Balarama Deva had undertaken certain significant constructional and cultural restoration initiatives in his new kingdom. The foremost and the highly important step during his rule was to establish goddess Samleswari as the head deity of his state. Samleswari was adored by the local tribal population before in the region and their allegiance was won for himself due to this. It is also believed that the harvest festival of Nuakhai dedicated to goddess Samleswari, widely celebrated across western Odisha and neighboring regions was initiated by him. After defeating Surguja, he brought back an idol of Ananta Saya as trophy for his victory and build a temple at Sambalpur for the deity. At the height of his power the newly founded kingdom at Sambalpur extended from the river Mahanadi in the north to the river Ong in the south and from the Surangi in Phuljhar in the west to Huma on the Mahanadi in the east. He employed the Johoras for the collecting diamonds from the river bed of Mahanadi and granted them the villages of Hirakud and Junani. He granted lands to Brahmins and rebuilt or renovated the Huma temple. A temple for goddess Patneswari was built at Sambalpur during his rule.

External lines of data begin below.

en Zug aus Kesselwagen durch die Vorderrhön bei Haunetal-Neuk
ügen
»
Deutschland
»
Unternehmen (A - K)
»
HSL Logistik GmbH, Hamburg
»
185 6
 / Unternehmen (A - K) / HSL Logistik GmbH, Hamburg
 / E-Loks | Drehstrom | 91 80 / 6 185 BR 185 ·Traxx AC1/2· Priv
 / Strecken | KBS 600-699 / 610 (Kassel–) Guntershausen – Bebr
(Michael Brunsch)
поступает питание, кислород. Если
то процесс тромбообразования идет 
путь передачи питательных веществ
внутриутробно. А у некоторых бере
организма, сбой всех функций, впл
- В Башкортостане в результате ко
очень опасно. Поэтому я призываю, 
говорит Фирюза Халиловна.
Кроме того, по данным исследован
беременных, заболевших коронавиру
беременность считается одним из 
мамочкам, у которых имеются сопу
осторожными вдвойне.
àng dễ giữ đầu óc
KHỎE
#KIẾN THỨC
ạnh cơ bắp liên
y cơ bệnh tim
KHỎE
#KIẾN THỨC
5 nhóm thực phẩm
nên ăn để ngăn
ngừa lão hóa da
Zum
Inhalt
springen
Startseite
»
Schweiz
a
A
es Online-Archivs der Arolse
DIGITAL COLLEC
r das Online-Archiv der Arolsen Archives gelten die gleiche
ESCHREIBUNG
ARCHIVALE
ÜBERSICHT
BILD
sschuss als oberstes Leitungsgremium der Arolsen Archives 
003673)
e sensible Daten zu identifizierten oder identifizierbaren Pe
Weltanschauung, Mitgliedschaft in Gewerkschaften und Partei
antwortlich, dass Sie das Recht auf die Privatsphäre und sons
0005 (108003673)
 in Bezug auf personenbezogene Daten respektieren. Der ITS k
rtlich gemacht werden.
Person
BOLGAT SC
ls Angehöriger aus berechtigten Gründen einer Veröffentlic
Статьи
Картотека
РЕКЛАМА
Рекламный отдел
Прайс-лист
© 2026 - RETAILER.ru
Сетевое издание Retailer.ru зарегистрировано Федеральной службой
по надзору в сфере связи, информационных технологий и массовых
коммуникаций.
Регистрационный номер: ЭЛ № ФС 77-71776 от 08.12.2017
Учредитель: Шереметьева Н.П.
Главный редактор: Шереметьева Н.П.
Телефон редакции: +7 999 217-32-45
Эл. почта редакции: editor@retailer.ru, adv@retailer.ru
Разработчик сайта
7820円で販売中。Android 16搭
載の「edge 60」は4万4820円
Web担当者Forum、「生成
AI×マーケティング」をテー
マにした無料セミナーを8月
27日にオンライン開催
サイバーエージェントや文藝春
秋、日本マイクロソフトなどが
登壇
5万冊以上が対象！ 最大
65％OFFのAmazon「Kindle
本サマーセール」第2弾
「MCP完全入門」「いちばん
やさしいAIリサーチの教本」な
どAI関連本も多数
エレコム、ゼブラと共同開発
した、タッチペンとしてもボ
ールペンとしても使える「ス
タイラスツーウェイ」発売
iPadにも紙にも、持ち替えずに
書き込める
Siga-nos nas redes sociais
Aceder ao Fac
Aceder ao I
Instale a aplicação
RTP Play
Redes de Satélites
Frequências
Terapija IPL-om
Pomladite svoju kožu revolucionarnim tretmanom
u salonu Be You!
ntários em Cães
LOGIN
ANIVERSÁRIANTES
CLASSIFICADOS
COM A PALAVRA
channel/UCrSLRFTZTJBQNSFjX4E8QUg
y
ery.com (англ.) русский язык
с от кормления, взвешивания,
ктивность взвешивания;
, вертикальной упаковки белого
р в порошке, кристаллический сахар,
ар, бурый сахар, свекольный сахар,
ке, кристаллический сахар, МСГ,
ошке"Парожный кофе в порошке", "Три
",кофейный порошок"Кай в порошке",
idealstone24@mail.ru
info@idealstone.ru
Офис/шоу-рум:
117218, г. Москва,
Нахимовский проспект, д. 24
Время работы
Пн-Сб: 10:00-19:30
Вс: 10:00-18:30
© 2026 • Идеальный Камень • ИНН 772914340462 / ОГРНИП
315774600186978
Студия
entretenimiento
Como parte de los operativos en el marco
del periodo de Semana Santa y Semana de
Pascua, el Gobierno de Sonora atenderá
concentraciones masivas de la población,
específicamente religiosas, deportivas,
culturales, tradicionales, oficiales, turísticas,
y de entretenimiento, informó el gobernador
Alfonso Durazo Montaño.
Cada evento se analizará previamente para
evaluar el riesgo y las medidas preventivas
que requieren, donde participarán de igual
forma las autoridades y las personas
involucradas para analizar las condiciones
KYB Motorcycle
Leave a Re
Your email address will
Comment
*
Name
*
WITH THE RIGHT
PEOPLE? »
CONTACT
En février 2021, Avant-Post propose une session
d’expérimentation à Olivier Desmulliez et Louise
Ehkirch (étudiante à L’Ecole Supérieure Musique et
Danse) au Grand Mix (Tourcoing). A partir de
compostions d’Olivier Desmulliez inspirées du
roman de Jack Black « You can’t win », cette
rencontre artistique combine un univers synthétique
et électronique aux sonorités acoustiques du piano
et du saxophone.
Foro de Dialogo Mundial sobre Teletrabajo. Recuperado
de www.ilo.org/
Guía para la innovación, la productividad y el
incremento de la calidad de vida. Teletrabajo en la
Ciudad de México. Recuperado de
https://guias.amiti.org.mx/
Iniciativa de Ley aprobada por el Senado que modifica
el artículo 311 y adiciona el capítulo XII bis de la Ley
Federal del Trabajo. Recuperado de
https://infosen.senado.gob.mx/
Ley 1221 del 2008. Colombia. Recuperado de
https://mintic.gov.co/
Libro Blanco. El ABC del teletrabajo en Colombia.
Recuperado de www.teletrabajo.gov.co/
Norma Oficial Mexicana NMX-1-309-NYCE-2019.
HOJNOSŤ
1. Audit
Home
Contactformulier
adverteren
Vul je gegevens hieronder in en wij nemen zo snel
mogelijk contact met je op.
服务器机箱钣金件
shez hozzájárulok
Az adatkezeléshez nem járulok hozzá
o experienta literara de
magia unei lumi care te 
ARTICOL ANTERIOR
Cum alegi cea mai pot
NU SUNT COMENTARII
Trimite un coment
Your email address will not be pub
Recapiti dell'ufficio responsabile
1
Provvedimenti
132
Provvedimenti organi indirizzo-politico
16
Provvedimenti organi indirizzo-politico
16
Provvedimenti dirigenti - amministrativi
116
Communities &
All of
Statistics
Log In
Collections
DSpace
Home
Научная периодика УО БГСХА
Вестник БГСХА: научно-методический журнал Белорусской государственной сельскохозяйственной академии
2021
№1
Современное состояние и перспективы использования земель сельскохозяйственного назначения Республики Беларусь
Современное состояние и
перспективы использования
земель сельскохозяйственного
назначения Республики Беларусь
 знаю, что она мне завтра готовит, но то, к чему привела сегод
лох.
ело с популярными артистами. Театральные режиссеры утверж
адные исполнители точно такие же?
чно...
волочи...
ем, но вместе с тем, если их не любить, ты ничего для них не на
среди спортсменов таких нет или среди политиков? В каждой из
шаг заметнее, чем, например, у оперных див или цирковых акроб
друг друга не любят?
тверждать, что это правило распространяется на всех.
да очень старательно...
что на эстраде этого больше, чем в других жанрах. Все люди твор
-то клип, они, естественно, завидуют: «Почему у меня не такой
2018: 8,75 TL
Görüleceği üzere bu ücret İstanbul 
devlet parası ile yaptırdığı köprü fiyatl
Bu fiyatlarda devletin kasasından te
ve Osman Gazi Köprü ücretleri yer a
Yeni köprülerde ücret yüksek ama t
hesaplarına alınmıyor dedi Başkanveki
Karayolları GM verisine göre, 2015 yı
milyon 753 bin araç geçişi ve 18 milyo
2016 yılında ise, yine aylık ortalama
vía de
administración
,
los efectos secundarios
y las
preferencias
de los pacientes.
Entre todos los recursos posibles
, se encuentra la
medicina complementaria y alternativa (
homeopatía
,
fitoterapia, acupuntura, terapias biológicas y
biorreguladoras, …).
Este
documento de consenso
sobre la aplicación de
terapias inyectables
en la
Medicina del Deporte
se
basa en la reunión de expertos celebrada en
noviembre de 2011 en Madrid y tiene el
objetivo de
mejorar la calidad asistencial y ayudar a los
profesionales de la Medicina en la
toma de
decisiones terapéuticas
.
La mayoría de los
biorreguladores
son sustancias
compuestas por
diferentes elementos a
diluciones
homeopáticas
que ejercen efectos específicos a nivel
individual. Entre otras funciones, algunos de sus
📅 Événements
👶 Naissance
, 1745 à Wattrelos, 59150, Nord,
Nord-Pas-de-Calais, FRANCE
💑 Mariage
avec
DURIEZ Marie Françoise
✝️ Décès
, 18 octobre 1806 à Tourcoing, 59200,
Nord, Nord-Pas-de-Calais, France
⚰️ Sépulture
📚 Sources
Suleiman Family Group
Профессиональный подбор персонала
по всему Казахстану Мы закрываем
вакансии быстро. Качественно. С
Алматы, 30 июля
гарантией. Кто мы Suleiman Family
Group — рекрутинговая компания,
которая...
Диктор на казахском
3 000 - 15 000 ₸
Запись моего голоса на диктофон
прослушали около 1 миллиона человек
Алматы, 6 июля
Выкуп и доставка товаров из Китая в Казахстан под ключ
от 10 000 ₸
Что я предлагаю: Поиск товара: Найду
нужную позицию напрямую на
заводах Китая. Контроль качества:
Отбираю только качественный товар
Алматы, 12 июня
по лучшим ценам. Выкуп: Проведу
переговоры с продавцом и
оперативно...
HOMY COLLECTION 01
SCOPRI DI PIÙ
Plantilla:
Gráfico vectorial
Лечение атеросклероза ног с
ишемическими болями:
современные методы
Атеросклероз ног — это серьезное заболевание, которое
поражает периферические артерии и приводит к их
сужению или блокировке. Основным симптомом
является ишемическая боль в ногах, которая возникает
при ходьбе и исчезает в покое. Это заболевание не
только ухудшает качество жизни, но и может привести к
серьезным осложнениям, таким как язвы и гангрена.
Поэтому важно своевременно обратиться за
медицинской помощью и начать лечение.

Despite the collapse of central authority and disintegration of Odisha in the sixteenth century caused by successive invasions and betrayal within the bureaucracy, Balarama Deva was able to secure and expand the parts of his kingdom. He ensured stability, security, law and order over his new kingdom by bringing together all his subjects. Balarama Deva is described in the poem Jaya Chandrika as the Garh Sambhari Chauhan King.